| Passage for review |

---------------

Verse 24: Simon answered, “Pray for me to the Lord, that nothing of what youp have said may happen to me.” (NRSV)
- Simon repented, right there and then. But he didn't beg from God, he begged Peter to pray for him instead.
- It is interesting to compare Ananias and Simon here. Simon got a chance to repent, perhaps simply because he was being honest about it. He didn't try to lie, he was just going the wrong direction.
The Ethiopian Eunuch
Verse 26: Then an angel of the Lord said to Philip, “Get up and go toward the south to the road that goes down from Jerusalem to Gaza.” (This is a wilderness road.) (NRSV)
- So far this has been a decidedly Jewish group of believers. Even the last event regarded Samaritans, who were partly Jews and partly locals. This is the first full fledged foreigner, though he was already seeking so should not count towards and ministry to Gentiles.
- There is no mention that this Philip is the apostle Philip. Some commentators say this is a different person, but if it is there is no direct evidence of that either.
- Gaza is right on the trade route to Egypt, and therefore the road to Ethiopia.
- The word translated “south” here mainly means “noon” (Longenecker 158).
Verse 27: So he got up and went. Now there was an Ethiopian eunuch, a court official of the Candace, queen of the Ethiopians, in charge of her entire treasury. He had come to Jerusalem to worship (NRSV)
- Jewish legend has the queen of Sheba (Ethiopia) coming to king Solomon, and that is how Judaism got to Ethiopia.
- This Eunuch is then thought to have brought Christianity back to the Judaic faith in Ethiopia, though that is far from a historical certainty.
- The earliest we know of Christianity being a force in Ethiopia is in the 5th century (Fitzmyer 411).
- There is a branch of Christianity that is still dating to Ethiopia which is very ancient, called the Ethiopian Orthodox Church (Note that this is not the country of Ethiopia today, but more like the Sudan, what was once Nubia).
- This eunuch seems to be making a pilgrimage to the temple and back. So even though he is technically not a Jew, this shouldn't be classified as the beginning of witnessing to the gentiles (Fitzmyerer 410), but as a long distance Jew, or as a transition between Jews and Gentiles.
- ”Candace” is not the queen's name, but a transliteration of the term “queen” in Ethiopian (Fitzmyer 413), or a dynasty name (Johnson 155).

---------------

| Aim of the exercise |
In one to three sentences, explain why the verse commentary holds that the Ethiopian eunuch's story should not be classified as the beginning of witnessing to the Gentiles.

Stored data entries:

---------------

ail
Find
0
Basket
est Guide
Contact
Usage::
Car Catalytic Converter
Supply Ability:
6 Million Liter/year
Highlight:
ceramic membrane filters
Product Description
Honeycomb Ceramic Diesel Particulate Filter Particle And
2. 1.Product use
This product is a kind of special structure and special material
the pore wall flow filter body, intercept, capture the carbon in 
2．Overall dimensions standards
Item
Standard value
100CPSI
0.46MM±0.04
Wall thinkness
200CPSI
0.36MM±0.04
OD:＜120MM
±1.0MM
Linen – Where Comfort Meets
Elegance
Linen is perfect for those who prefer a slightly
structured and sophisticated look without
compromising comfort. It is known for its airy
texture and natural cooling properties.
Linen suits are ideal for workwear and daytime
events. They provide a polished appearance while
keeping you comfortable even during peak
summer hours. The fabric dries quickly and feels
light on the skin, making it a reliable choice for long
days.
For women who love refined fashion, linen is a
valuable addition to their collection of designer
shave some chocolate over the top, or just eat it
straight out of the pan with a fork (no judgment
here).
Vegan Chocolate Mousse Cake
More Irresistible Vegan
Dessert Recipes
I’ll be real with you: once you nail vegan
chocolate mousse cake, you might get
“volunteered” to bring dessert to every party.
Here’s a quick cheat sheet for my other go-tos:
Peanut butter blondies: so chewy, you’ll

---------------

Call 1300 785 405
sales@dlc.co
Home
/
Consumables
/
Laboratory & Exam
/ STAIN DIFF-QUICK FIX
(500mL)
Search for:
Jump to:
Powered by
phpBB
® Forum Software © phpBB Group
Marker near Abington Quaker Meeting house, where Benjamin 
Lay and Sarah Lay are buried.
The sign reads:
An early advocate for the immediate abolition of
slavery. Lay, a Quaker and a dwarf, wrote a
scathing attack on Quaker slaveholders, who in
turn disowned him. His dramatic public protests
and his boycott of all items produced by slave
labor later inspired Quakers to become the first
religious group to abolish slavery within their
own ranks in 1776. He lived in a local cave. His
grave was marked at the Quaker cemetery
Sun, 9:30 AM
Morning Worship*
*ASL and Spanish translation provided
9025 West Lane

---------------

| Written answer |
The eunuch seems to be making a pilgrimage to the temple and back, so he was already seeking before Philip met him. Although he is technically not a Jew, the commentary therefore treats him as a long-distance Jew, or as a transition between Jews and Gentiles.